**Requirement:**
Go through the records below and copy out every line that contains the word "bölgesindeki".

**Extracted data:**
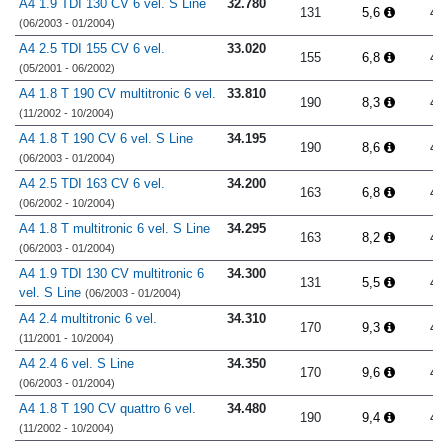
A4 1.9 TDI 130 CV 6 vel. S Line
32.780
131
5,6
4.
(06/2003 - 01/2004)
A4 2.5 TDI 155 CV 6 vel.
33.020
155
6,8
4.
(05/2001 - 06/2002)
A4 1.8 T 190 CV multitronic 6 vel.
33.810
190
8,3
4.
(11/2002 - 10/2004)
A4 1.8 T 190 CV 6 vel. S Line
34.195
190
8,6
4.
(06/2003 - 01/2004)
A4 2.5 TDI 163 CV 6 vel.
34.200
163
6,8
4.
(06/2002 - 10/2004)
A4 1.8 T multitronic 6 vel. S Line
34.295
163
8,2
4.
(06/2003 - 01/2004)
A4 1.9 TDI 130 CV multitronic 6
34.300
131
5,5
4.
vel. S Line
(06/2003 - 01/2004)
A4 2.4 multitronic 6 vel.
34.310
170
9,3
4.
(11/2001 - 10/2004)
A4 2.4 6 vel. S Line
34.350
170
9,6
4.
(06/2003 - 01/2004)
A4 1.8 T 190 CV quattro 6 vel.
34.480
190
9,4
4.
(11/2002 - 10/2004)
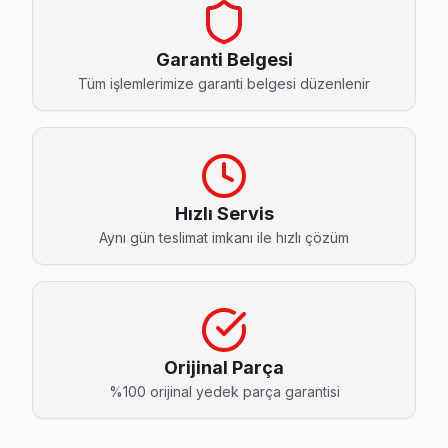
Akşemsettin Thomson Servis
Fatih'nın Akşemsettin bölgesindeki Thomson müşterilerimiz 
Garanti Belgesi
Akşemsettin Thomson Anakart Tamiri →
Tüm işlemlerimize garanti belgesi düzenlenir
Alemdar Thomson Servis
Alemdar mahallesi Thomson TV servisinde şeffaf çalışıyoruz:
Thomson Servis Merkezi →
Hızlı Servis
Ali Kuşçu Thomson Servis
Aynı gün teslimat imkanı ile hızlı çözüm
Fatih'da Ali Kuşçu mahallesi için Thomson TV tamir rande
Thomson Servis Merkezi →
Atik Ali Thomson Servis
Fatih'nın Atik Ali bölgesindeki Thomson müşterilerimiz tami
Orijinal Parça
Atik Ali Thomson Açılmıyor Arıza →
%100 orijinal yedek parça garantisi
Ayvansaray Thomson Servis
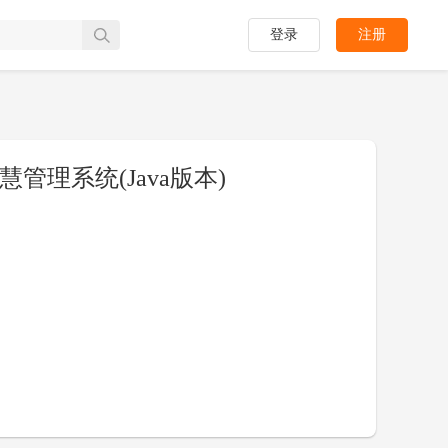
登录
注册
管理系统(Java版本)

---

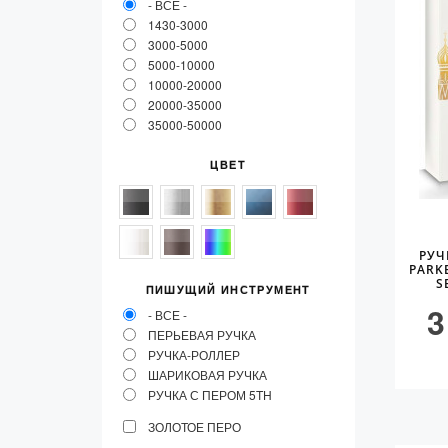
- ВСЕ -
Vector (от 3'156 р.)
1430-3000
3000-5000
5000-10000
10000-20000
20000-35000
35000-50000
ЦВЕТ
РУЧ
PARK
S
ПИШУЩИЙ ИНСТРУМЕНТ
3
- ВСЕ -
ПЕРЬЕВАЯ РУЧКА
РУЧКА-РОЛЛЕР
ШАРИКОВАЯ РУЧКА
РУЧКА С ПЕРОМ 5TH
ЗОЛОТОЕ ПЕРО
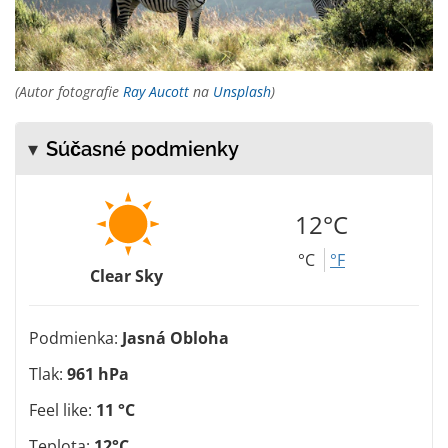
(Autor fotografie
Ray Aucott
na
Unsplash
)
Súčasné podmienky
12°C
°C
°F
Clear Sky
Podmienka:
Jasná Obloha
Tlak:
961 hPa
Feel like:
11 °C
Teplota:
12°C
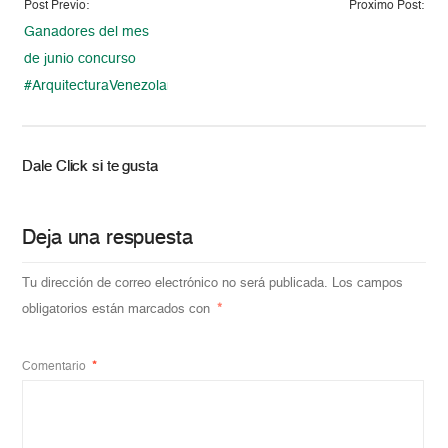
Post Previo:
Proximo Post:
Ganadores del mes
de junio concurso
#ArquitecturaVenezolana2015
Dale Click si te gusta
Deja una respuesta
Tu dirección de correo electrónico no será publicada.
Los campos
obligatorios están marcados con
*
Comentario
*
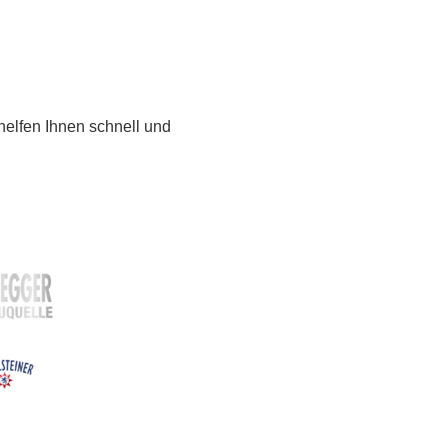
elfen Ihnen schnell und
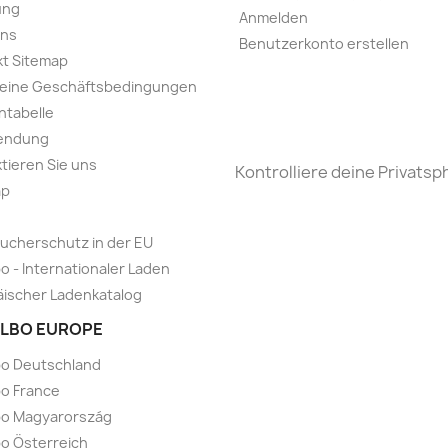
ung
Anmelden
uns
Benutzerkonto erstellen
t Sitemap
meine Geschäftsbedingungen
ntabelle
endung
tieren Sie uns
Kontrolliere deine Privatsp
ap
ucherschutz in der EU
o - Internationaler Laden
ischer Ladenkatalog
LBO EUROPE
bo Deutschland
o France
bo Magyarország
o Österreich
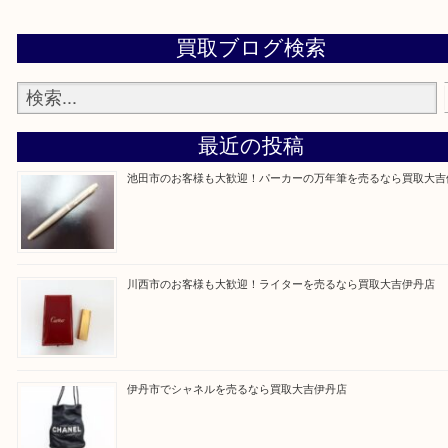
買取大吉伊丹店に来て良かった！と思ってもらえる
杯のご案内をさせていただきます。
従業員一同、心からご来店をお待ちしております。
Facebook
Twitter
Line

**The answer:**
Fatih'nın Akşemsettin bölgesindeki Thomson müşterilerimiz 
Fatih'nın Atik Ali bölgesindeki Thomson müşterilerimiz tami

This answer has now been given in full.